Я думал, Иван Игнатьевич засмеется (про писательство Петька, конечно, выдумал. Я просто иногда, когда на меня находило, сочинял стихи), но шкипер уставился на меня с любопытством и протянул брезентовый мешочек с табаком и аккуратно нарезанными квадратиками газеты. После Петькиной рекомендации мне показалось невозможным отказаться. Чувствуя, как загораются у меня лоб и щеки, я взял мешочек, достал бумагу и насыпал на нее большую щепоть зеленоватых крошек домашней махорки.
— Ты же не куришь, — удивился Петька.
— Я давно собирался, — сказал я.
— Ну-у, значит, в первый раз? — восхитился почему-то Иван Игнатьевич.
Я сразу сделался центром внимания всей компании. У Петьки была способность: вот так, нелепейшим образом обращать на меня внимание многих людей. В такие минуты он и раньше мне казался жестоким. Сейчас я мысленно давал себе слово перестать с ним разговаривать, если он еще хоть чем-нибудь бестактно меня заденет.
— Не давайте ему больше табаку, — сказал Петька Ивану Игнатьевичу, указывая на мою уродливо толстую папиросу. — Еще одну свернет и весь табак у вас выгребет.
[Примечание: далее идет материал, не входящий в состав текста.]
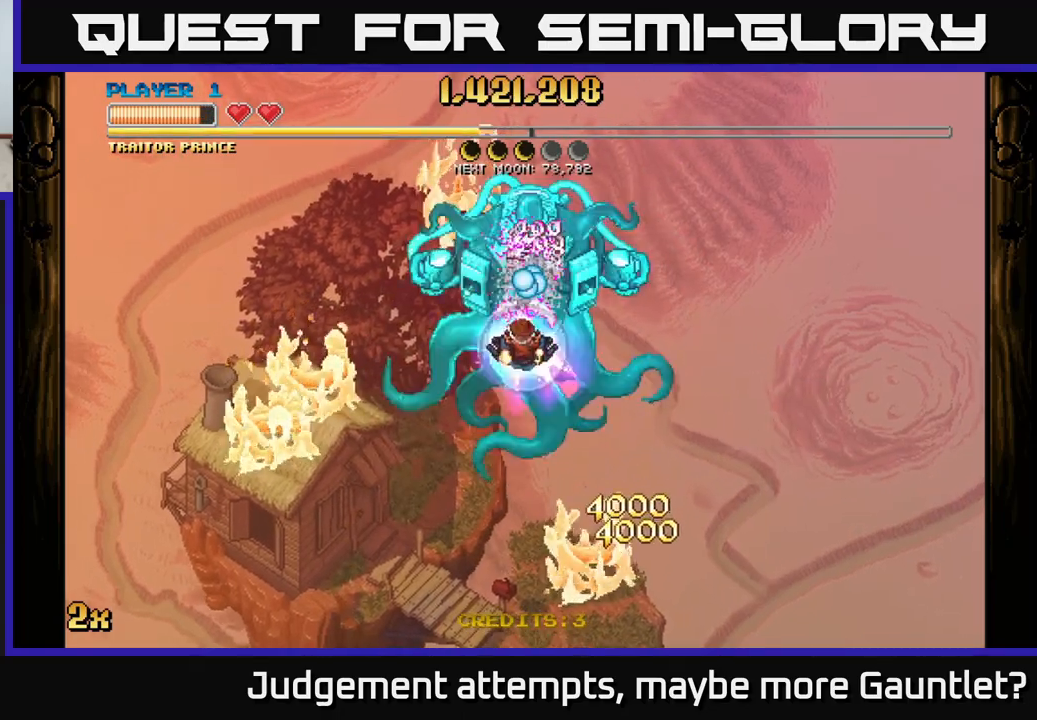
{"buttons": ["A"], "left_stick": "down", "events": []}
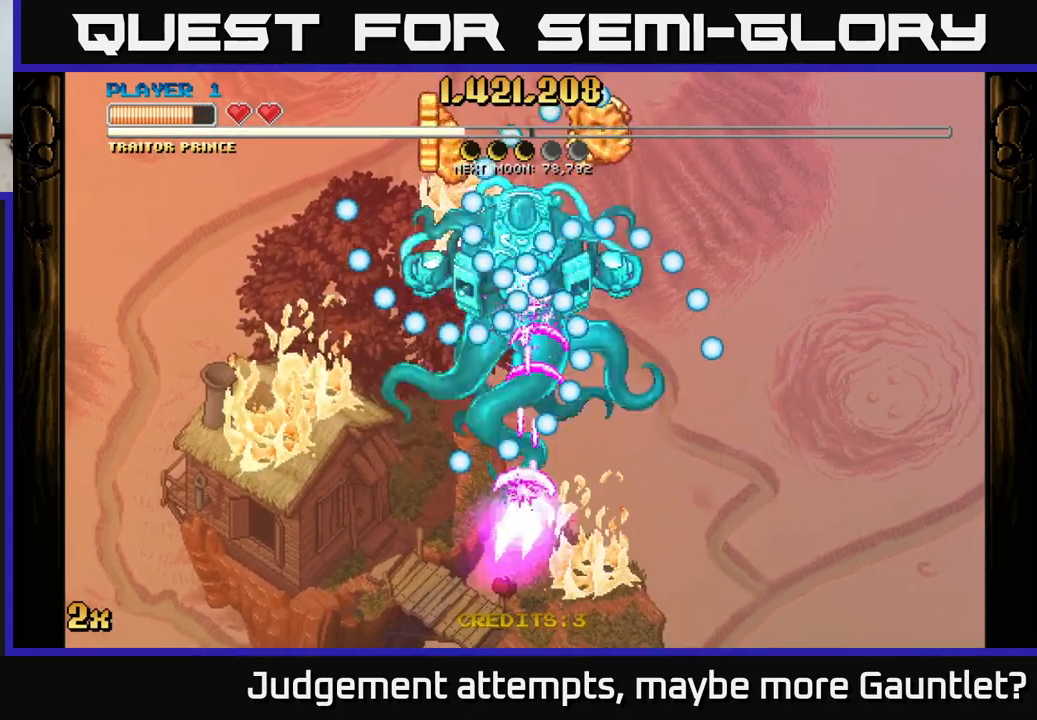
{"buttons": ["A"], "left_stick": "up", "events": [[267, "left_stick", "center"], [433, "left_stick", "up"]]}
— Это ничего еще, — отозвался Иван Игнатьевич, — а вот уронит — ноги поотбивает.
После первой же затяжки, ободравшей мне глотку и легкие, я, как, должно быть, все ожидали, закашлялся и залился слезами.
— Вот мужик! — засмеялся Иван Игнатьевич.
Петька тоже хохотал, и смех его оскорблял меня больше, чем добрая, усталая улыбка Маши или сдержанный Верин смешок. Ведь он прекрасно знал, как я ненаходчив среди малознакомых людей, и презирал меня за это. Но разве может друг презирать? А Петька презирал и даже пользовался моей слабостью всякий раз, когда ему хотелось показаться остроумным, рассмешить, завоевать популярность. Но сейчас ведь мы не на школьном вечере, сейчас — совсем другое дело. Напрасно я старался придумать что-нибудь остроумное — у меня только сильно звенело в ушах.
— Что же ты пишешь? — все еще смеясь, спросил Иван Игнатьевич. — Статьи, рассказы, стихи? Прочел бы какой-нибудь стих.
— Он стесняется, — сказал Петька. — Я сам прочту его последнее стихотворение.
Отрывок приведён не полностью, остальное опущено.